D’après une étude, le noyau interne de la Terre aurait cessé sa rotation, avant de se remettre à tourner… dans l’autre sens. La réalité est un peu plus complexe.

Dans les tréfonds de notre planète, derrière le manteau puis le noyau externe liquide, on trouve le noyau : c’est le cœur de la Terre. Aussi appelé graine en raison de sa forme de boule, cette partie du noyau est solide. Bien que la structure soit si profonde qu’elle ne puisse être étudiée qu’indirectement, des scientifiques suggèrent que ce noyau interne serait en rotation rapide. En cause, la confrontation magnétique entre le manteau et la croûte, au sein de quoi le noyau est pris en étau.

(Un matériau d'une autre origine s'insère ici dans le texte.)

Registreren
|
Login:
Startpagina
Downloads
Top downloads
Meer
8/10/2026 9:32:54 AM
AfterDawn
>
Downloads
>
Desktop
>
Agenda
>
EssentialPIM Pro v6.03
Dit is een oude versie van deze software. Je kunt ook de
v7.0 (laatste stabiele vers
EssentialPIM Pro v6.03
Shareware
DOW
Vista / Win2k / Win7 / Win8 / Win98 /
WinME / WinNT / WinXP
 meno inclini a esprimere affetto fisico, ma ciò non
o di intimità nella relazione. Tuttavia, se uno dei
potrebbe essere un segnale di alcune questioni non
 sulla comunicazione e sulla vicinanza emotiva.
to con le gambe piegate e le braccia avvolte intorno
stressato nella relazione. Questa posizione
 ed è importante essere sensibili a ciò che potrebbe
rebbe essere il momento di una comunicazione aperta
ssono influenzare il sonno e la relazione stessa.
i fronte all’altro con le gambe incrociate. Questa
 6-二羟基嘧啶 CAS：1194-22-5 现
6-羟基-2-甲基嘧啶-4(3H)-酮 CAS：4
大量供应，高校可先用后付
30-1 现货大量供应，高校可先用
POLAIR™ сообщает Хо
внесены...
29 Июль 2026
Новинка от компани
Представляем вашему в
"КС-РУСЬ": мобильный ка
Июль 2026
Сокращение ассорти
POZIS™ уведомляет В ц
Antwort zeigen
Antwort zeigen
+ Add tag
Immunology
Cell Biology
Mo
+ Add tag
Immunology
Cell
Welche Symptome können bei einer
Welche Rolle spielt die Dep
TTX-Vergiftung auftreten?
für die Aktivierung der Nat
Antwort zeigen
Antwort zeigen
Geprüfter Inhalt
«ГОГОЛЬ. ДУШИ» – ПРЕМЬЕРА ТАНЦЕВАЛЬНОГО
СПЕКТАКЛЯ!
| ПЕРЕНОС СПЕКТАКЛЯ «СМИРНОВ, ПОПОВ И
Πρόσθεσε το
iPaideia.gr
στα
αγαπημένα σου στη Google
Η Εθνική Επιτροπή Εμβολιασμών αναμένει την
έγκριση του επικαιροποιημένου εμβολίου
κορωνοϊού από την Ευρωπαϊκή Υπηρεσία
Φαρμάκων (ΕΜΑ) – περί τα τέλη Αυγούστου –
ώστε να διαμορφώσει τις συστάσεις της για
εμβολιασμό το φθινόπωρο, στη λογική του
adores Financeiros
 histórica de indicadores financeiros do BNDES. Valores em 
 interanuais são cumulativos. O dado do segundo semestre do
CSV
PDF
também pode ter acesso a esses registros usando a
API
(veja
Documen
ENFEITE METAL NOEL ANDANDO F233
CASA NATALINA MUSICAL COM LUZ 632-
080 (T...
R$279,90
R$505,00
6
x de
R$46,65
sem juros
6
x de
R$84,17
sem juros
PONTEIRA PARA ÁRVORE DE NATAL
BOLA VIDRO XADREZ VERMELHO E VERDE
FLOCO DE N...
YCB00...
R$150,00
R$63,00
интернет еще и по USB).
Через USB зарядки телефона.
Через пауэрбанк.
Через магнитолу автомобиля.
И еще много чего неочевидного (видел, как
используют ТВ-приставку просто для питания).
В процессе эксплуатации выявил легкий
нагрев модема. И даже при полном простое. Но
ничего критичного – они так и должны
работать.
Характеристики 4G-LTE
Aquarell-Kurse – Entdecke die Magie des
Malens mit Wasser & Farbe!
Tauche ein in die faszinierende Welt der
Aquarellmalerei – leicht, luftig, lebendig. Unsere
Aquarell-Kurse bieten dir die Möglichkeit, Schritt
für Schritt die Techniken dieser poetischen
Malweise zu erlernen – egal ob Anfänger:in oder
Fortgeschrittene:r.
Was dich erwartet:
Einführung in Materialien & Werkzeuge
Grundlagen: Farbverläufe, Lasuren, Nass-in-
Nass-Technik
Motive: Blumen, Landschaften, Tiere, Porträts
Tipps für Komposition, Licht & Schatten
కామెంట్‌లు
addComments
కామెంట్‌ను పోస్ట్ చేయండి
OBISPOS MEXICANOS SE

Mais voilà que de nouveaux travaux suggèrent maintenant que cette rotation se serait arrêtée, avant de repartir dans le sens inverse. Publiée le 23 janvier 2023 dans Nature Geoscience, cette étude est bien loin de faire l’unanimité.

La structure en couches de notre planète (version simplifiée). // Source : Canva/modifié
La structure en couches de notre planète (version simplifiée). // Source : Canva/modifié

Le constat proposé est le suivant : le noyau tournait très rapidement dans un sens (la première étude à l’évoquer date de 1996), vers l’est, puis en 2009, sa rotation semble s’être soudain arrêtée, avant de repartir dans le sens inverse, vers l’ouest.

Une inversion du cycle du noyau tous les 35 ans

Ces travaux reposent notamment sur les ondes sismiques des séismes répétés (dits « multiplets ») provenant du cœur de la Terre. Si le noyau bougeait de la même façon que le reste de la planète, alors ces ondes sismiques devraient être similaires. Sauf que, dans les années 1990, les scientifiques ont constaté que ces ondes accélèrent d’une fraction de seconde par rapport au reste. En clair : la différence temporelle dans les ondes sismiques provenant du noyau suggèrent que celui-ci tourne, et ce, plus vite.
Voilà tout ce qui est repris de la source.